My granddaddy's funeral occurred when I was 10 years old. He had a stroke on Tuesday, died on Friday. His funeral was on Saturday afternoon. They brought him back to the house on Saturday morning, quite early. The family came and the neighbors. The funeral was held just like in a church or a funeral home.

The Brown Funeral Home, which is now Brown-Wynne, conducted his service. Brown Funeral Home was located in the parking lot of Good Shepherd Church behind the old revenue building on Hillsborough Street in Raleigh.

Jerry Miller: My father came to Raleigh from Salisbury.
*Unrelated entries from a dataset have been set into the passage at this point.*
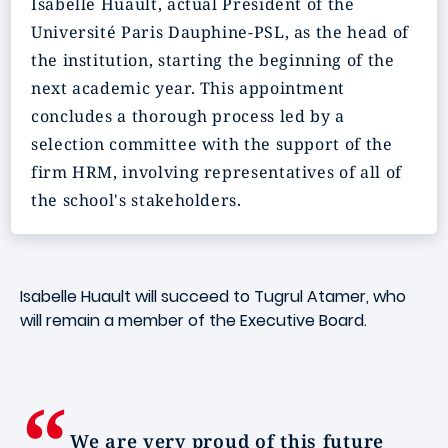
Isabelle Huault, actual President of the
Université Paris Dauphine-PSL, as the head of
the institution, starting the beginning of the
next academic year. This appointment
concludes a thorough process led by a
selection committee with the support of the
firm HRM, involving representatives of all of
the school's stakeholders.
Isabelle Huault will succeed to Tugrul Atamer, who
will remain a member of the Executive Board.
We are very proud of this future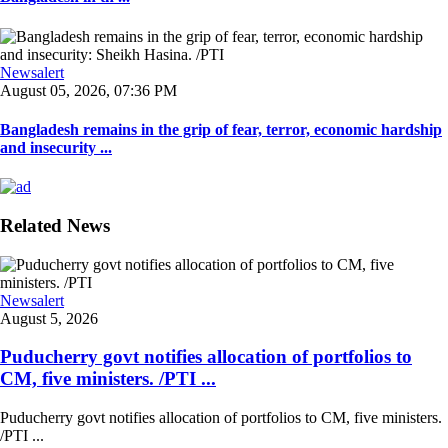
Newsalert
August 05, 2026, 07:36 PM
Bangladesh remains in the grip of fear, terror, economic hardship
and insecurity ...
Related News
Newsalert
August 5, 2026
Puducherry govt notifies allocation of portfolios to
CM, five ministers. /PTI ...
Puducherry govt notifies allocation of portfolios to CM, five ministers.
/PTI ...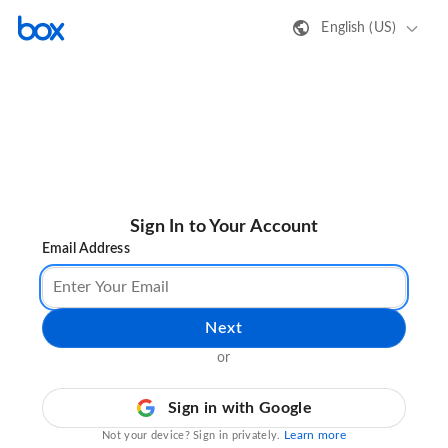
English (US)
Sign In to Your Account
Email Address
Next
or
Sign in with Google
Learn more
Not your device? Sign in privately.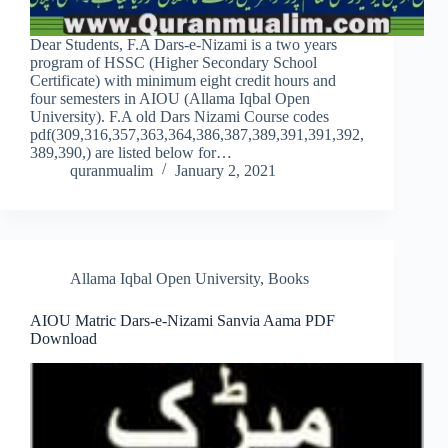
Dear Students, F.A Dars-e-Nizami is a two years
program of HSSC (Higher Secondary School
Certificate) with minimum eight credit hours and
four semesters in AIOU (Allama Iqbal Open
University). F.A old Dars Nizami Course codes
pdf(309,316,357,363,364,386,387,389,391,391,392,
389,390,) are listed below for…
quranmualim
January 2, 2021
Allama Iqbal Open University
,
Books
AIOU Matric Dars-e-Nizami Sanvia Aama PDF
Download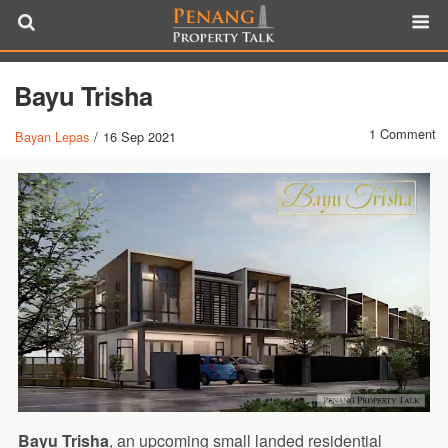
Bayu Trisha
1 Comment
Bayan Lepas
/
16 Sep 2021
Bayu Trisha
, an upcoming small landed residential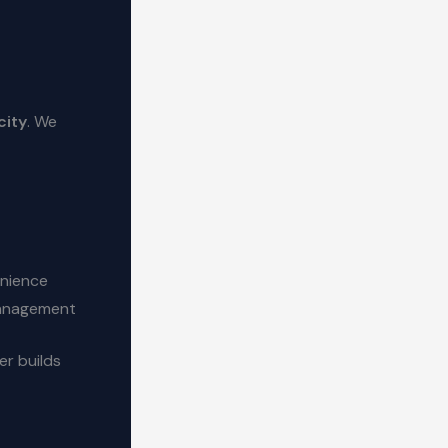
city
. We
enience
 management
er builds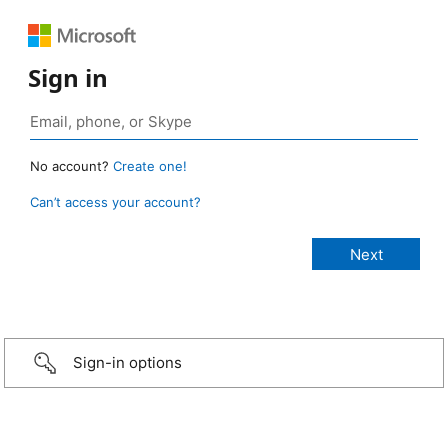
Sign in
No account?
Create one!
Can’t access your account?
Sign-in options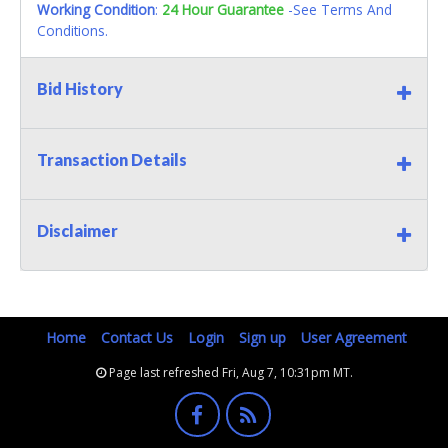
Working Condition
:
24 Hour Guarantee
-See Terms And
Conditions.
Bid History
Transaction Details
Disclaimer
Home
Contact Us
Login
Sign up
User Agreement
Page last refreshed Fri, Aug 7, 10:31pm MT.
He wanted to start a funeral home down in Sanford, Fla.

In 1906, he got on the train and met a man who talked him into moving to Sanford, N.C., instead of Sanford, Fla., to open up a funeral home. There were no funeral homes anywhere around there.

He went to work for Carter Furniture Company. In those days the furniture companies furnished the caskets for the dead. Then about 1911, he opened the first funeral home in Sanford.

Raymond Johnson: They had a different cemetery for the slaves. At the intersection at High House and N.C. 55, in the northwest quadrant was a slave cemetery. When they straightened the road out, they had to move some of them.

Elva Templeton: At funerals, they tolled the bell according to the number of years the person was old. John Taylor used to ring the bells for Sunday school, church and funerals. Nobody could toll it like he did.

Cary's Heritage is taken from the book, "Just a Horse-Stopping Place, an Oral History of Cary, North Carolina."